Le président de l'UMP a dénoncé la vision de justice scolaire du PS. "La vision des socialistes est simple", a-t-il estimé. "Si tous les TER arrivent en retard, alors il n'y a plus d'injustice." L'ancien chef de l'Etat est revenu sur la décision de supprimer les classes bilangues, jugeant que c'était "une honte au regard de l'histoire" et de l'amitié franco-allemande. "Quand on reçoit en patrimoine l'amitié franco-allemande  et que vous pensez qu'il faut attendre 2015 qu'un gouvernement décide de supprimer les classes bilangues, de supprimer l'apprentissage de l'allemand: c'est une honte au regard de l'histoire".

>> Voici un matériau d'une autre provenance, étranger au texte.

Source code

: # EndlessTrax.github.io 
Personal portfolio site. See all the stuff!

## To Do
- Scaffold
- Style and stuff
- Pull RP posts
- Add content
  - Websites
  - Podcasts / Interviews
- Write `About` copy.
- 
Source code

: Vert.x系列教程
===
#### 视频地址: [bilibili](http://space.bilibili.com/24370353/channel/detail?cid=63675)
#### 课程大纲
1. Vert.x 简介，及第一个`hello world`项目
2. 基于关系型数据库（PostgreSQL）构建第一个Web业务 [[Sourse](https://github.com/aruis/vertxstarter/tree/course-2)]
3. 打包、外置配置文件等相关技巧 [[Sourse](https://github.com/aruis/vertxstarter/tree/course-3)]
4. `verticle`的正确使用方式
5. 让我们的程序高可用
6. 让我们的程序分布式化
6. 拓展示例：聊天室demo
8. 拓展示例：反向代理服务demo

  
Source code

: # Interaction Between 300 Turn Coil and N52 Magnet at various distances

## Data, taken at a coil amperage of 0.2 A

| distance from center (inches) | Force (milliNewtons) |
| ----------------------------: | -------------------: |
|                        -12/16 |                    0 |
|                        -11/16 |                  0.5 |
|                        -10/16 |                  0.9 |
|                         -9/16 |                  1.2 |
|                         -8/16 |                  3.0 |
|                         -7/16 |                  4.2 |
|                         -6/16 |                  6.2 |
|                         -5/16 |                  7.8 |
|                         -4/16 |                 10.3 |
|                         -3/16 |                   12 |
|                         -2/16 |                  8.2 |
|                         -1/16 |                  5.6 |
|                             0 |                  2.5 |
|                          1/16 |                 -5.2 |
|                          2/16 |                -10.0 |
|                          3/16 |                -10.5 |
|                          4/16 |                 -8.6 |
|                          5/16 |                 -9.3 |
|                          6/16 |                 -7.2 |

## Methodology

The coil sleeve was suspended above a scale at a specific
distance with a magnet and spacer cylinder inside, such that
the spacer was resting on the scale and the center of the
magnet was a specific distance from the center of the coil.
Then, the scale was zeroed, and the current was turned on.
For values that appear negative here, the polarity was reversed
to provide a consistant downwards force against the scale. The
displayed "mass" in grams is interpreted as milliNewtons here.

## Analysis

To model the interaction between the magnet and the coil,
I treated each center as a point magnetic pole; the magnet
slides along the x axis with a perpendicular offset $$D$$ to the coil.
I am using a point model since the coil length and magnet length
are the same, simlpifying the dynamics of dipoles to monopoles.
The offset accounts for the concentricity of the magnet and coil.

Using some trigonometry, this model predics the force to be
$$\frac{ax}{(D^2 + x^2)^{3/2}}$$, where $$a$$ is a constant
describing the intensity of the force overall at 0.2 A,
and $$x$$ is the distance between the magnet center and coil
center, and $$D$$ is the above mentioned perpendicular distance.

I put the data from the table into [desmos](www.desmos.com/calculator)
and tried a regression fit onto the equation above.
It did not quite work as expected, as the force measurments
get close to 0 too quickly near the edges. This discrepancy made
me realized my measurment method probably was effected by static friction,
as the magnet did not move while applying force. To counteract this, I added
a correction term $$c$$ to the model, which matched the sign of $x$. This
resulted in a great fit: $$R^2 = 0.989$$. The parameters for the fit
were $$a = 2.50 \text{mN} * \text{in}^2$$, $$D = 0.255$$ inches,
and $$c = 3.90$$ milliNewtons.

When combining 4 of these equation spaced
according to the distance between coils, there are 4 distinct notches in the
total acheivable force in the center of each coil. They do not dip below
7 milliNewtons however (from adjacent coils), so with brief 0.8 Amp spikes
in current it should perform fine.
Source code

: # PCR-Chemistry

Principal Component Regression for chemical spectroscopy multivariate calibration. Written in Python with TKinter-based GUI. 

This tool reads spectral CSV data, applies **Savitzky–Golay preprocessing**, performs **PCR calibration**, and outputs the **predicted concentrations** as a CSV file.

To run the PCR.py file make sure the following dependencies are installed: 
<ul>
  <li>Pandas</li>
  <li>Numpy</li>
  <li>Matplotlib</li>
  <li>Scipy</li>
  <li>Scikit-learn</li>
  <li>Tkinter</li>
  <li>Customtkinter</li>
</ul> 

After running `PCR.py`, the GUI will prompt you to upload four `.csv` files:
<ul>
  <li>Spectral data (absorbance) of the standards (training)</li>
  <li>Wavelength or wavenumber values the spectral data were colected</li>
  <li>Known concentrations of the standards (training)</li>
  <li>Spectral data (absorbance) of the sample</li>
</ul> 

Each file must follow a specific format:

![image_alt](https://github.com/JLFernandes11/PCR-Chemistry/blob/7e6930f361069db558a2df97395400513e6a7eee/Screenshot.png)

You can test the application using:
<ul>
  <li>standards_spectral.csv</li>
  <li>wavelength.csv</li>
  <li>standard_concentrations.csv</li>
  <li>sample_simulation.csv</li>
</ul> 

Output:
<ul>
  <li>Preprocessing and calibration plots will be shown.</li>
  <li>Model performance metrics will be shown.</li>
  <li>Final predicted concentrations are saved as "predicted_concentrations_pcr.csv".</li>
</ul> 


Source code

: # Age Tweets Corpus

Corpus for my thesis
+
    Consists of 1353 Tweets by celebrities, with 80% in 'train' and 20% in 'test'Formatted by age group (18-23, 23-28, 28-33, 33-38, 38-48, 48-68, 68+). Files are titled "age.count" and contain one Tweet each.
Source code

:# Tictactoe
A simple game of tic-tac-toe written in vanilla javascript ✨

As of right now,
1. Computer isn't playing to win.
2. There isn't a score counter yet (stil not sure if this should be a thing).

Sans jamais le nommer, le président de l'UMP a régulièrement ironisé sur François Hollande, surnommé le président "Moi je". Il a également défendu le changement de nom de l'UMP en "Les Républicains". A une semaine du vote des adhérents à ce sujet, il a estimé que les attaques du PS ne faisaient que renforcer sa détermination. Concernant l’extrême droite, il a réaffirmé qu'il "n’accepterai aucun accord avec Marine Le Pen, ni au niveau local, ni au niveau national".

Nicolas Sarkozy était accompagné de Laurent Wauquiez, vice-président de l'UMP et candidat pour les régionales dans le Rhône, et qu'il a qualifié de "sans doute l'un de nos espoirs les plus brillants".